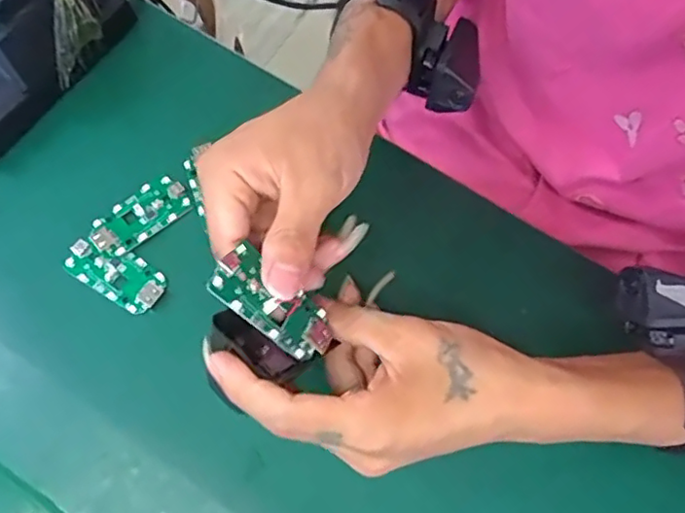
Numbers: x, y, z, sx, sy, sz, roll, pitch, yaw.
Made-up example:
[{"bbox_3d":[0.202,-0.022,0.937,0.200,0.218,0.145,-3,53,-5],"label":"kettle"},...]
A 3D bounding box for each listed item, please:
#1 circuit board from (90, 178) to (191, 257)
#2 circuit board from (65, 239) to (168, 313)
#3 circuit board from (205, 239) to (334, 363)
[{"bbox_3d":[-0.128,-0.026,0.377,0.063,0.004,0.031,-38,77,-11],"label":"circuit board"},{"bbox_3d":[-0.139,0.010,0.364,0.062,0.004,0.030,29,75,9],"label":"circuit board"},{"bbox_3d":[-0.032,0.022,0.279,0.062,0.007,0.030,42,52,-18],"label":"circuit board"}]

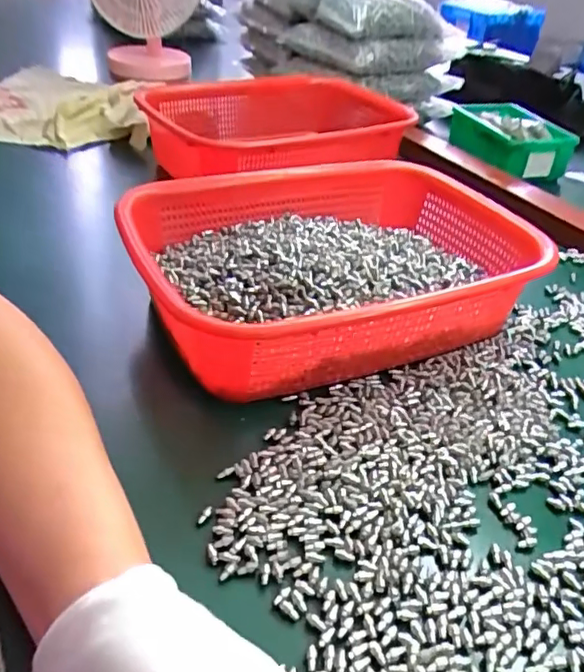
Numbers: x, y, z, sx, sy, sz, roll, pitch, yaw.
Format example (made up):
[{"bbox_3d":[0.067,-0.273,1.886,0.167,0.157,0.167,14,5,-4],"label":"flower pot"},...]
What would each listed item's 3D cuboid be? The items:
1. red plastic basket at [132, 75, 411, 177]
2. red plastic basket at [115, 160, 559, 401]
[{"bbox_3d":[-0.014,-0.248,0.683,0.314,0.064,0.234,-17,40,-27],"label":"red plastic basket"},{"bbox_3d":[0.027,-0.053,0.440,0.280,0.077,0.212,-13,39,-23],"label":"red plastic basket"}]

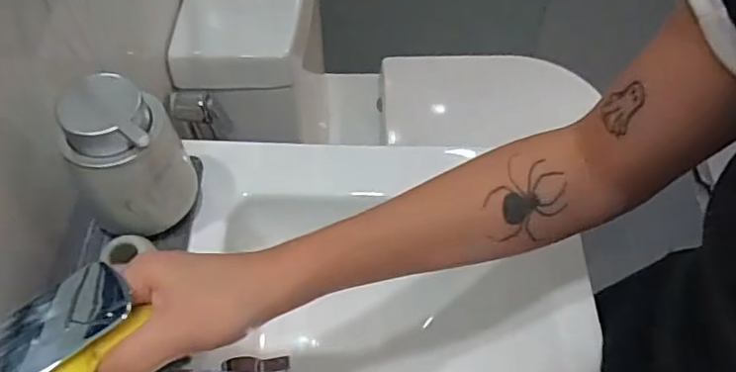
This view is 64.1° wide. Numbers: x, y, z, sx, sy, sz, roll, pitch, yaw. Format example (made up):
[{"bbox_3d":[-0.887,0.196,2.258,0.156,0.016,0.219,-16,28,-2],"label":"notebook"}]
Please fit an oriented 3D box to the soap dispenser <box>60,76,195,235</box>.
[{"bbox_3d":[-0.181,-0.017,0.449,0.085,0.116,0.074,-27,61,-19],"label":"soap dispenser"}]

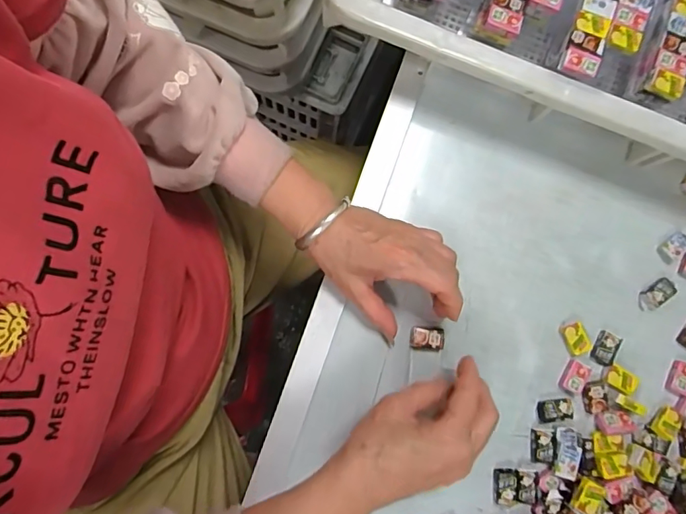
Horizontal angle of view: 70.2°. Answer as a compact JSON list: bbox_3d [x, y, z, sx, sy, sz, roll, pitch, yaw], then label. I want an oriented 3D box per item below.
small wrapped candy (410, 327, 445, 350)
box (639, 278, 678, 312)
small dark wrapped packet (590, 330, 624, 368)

---

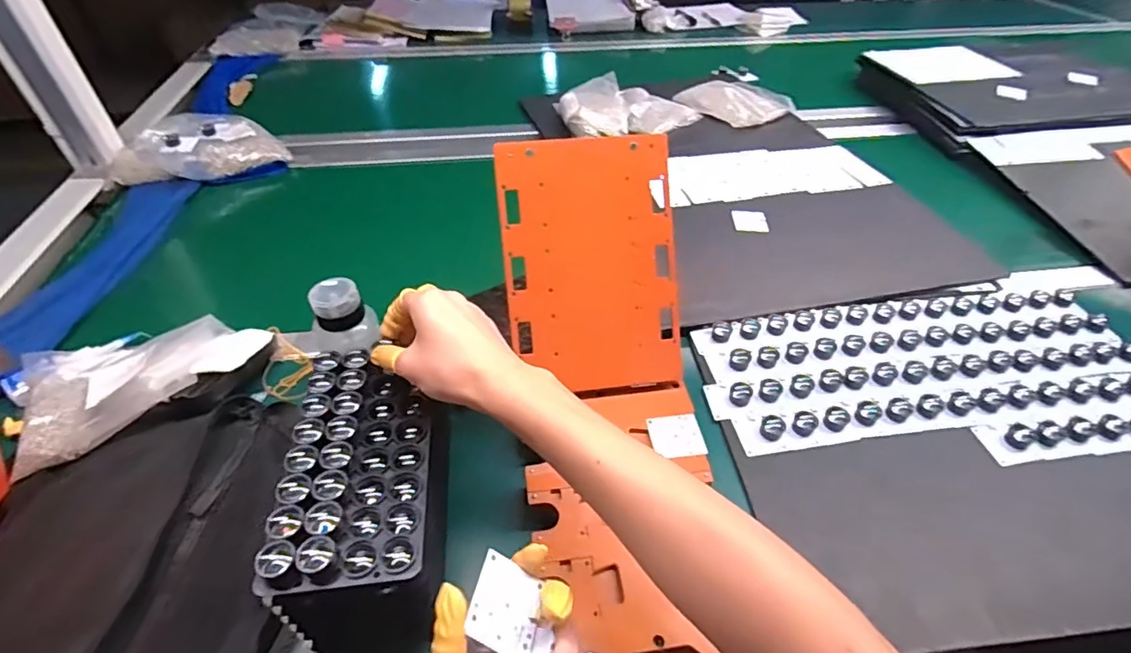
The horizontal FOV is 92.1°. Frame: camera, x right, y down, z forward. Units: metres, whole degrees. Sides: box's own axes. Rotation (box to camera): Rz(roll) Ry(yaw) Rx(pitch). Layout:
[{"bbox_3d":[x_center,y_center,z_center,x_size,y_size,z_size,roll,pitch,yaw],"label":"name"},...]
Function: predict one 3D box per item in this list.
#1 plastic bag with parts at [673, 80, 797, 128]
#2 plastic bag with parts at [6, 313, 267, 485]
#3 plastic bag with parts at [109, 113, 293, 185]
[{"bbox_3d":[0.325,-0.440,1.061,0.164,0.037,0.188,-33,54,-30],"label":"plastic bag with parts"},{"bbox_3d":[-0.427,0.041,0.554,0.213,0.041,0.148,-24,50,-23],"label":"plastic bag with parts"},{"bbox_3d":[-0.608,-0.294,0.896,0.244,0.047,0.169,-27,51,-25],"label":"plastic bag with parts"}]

DIRECTIONS: Count up the lines in the records where the string "pitch" appears. Your reply is that number alone.

RESPONSE: 6